DATA FOR ANALYSIS »
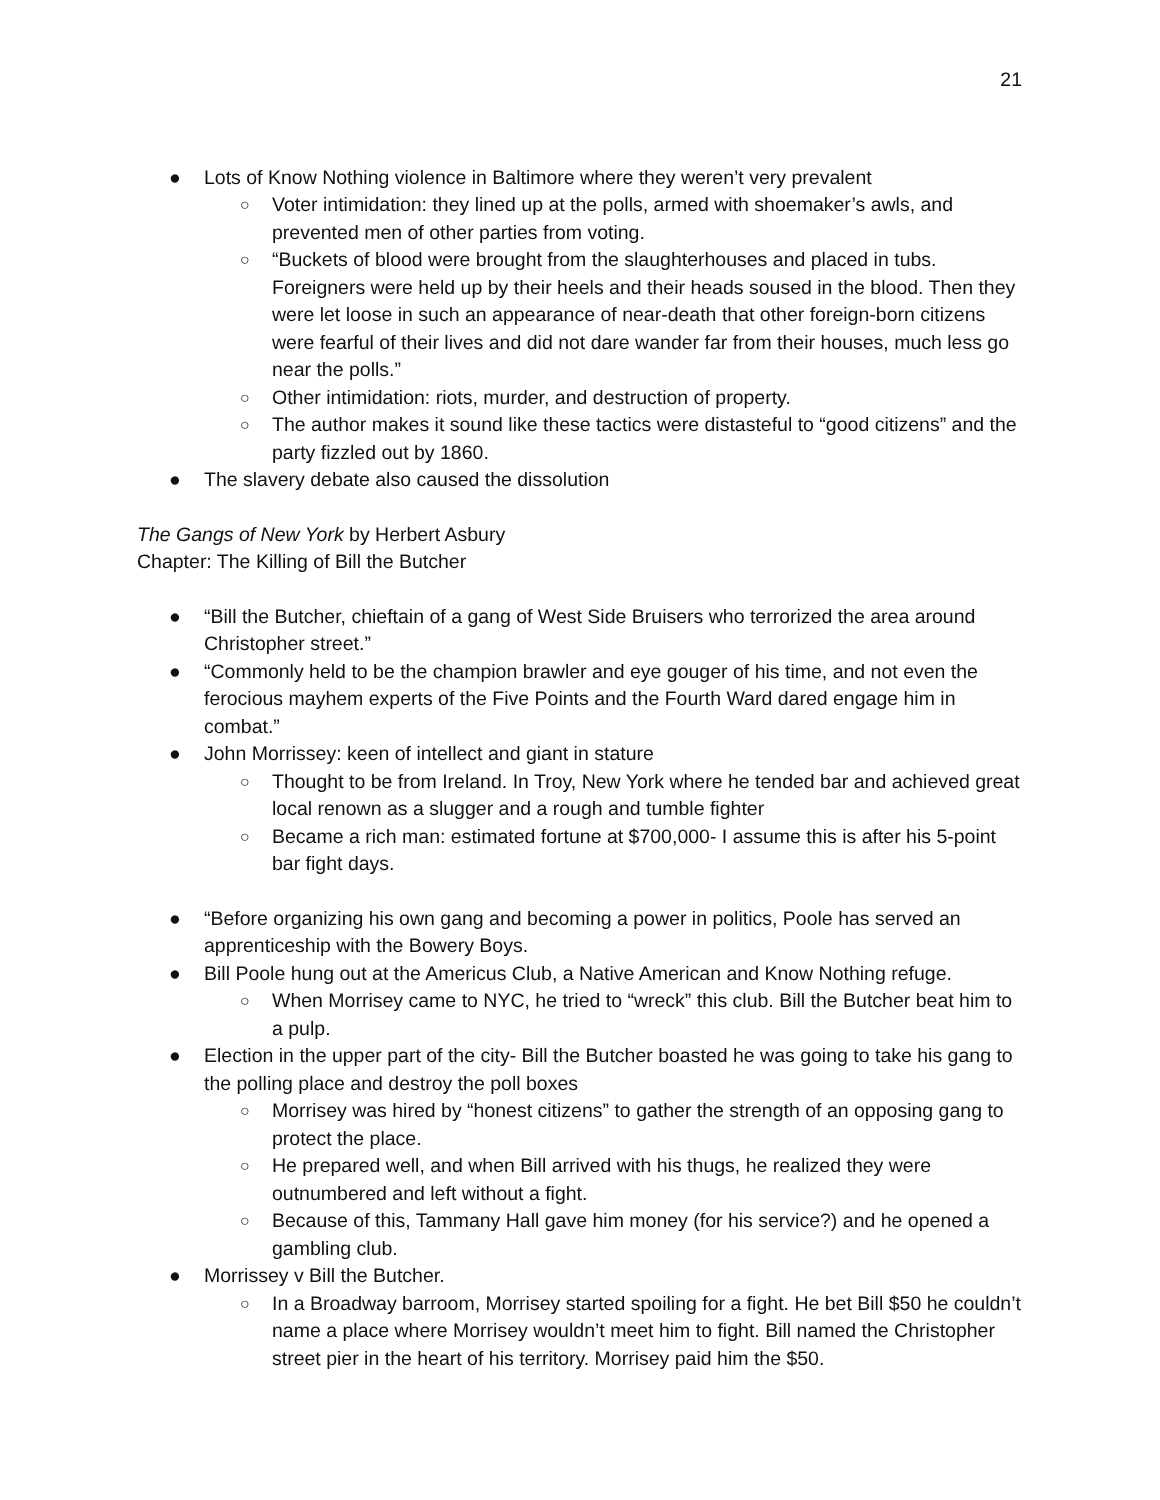21
● Lots of Know Nothing violence in Baltimore where they weren’t very prevalent
○ Voter intimidation: they lined up at the polls, armed with shoemaker’s awls, and prevented men of other parties from voting.
○ “Buckets of blood were brought from the slaughterhouses and placed in tubs. Foreigners were held up by their heels and their heads soused in the blood. Then they were let loose in such an appearance of near-death that other foreign-born citizens were fearful of their lives and did not dare wander far from their houses, much less go near the polls.”
○ Other intimidation: riots, murder, and destruction of property.
○ The author makes it sound like these tactics were distasteful to “good citizens” and the party fizzled out by 1860.
● The slavery debate also caused the dissolution
The Gangs of New York by Herbert Asbury
Chapter: The Killing of Bill the Butcher
● “Bill the Butcher, chieftain of a gang of West Side Bruisers who terrorized the area around Christopher street.”
● “Commonly held to be the champion brawler and eye gouger of his time, and not even the ferocious mayhem experts of the Five Points and the Fourth Ward dared engage him in combat.”
● John Morrissey: keen of intellect and giant in stature
○ Thought to be from Ireland. In Troy, New York where he tended bar and achieved great local renown as a slugger and a rough and tumble fighter
○ Became a rich man: estimated fortune at $700,000- I assume this is after his 5-point bar fight days.
● “Before organizing his own gang and becoming a power in politics, Poole has served an apprenticeship with the Bowery Boys.
● Bill Poole hung out at the Americus Club, a Native American and Know Nothing refuge.
○ When Morrisey came to NYC, he tried to “wreck” this club. Bill the Butcher beat him to a pulp.
● Election in the upper part of the city- Bill the Butcher boasted he was going to take his gang to the polling place and destroy the poll boxes
○ Morrisey was hired by “honest citizens” to gather the strength of an opposing gang to protect the place.
○ He prepared well, and when Bill arrived with his thugs, he realized they were outnumbered and left without a fight.
○ Because of this, Tammany Hall gave him money (for his service?) and he opened a gambling club.
● Morrissey v Bill the Butcher.
○ In a Broadway barroom, Morrisey started spoiling for a fight. He bet Bill $50 he couldn’t name a place where Morrisey wouldn’t meet him to fight. Bill named the Christopher street pier in the heart of his territory. Morrisey paid him the $50.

TASK DETAILS »
Write out, from the lines above, only those from the line with "be the champion" to the line with "giant in stature", exactly as given, including the first and the last.

RESPONSE AREA »
● “Commonly held to be the champion brawler and eye gouger of his time, and not even the ferocious mayhem experts of the Five Points and the Fourth Ward dared engage him in combat.”
● John Morrissey: keen of intellect and giant in stature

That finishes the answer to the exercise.